§ **Your task**
Once the pictures are set aside, output all the records exactly.

§ **Record set**
####################

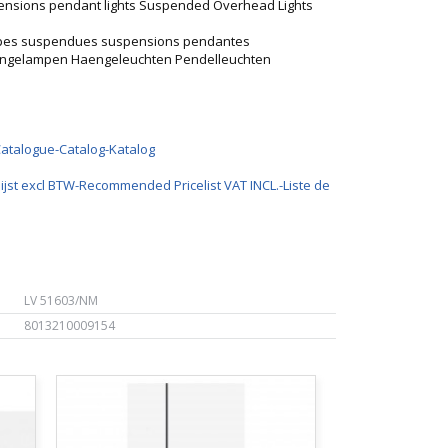
ensions pendant lights Suspended Overhead Lights
mpes suspendues suspensions pendantes
engelampen Haengeleuchten Pendelleuchten
Catalogue-Catalog-Katalog
ijst excl BTW-Recommended Pricelist VAT INCL.-Liste de
LV 51603/NM
8013210009154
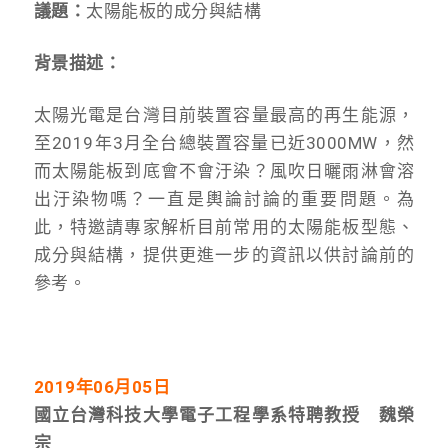
議題：
太陽能板的成分與結構
背景描述：
太陽光電是台灣目前裝置容量最高的再生能源，
至2019年3月全台總裝置容量已近3000MW，然
而太陽能板到底會不會汙染？風吹日曬雨淋會溶
出汙染物嗎？一直是輿論討論的重要問題。為
此，特邀請專家解析目前常用的太陽能板型態、
成分與結構，提供更進一步的資訊以供討論前的
參考。
2019年06月05日
國立台灣科技大學電子工程學系特聘教授 魏榮
宗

####################

§ **Solution to this task**
ensions pendant lights Suspended Overhead Lights
mpes suspendues suspensions pendantes
engelampen Haengeleuchten Pendelleuchten
Catalogue-Catalog-Katalog
ijst excl BTW-Recommended Pricelist VAT INCL.-Liste de
LV 51603/NM
8013210009154
議題：
太陽能板的成分與結構
背景描述：
太陽光電是台灣目前裝置容量最高的再生能源，
至2019年3月全台總裝置容量已近3000MW，然
而太陽能板到底會不會汙染？風吹日曬雨淋會溶
出汙染物嗎？一直是輿論討論的重要問題。為
此，特邀請專家解析目前常用的太陽能板型態、
成分與結構，提供更進一步的資訊以供討論前的
參考。
2019年06月05日
國立台灣科技大學電子工程學系特聘教授 魏榮
宗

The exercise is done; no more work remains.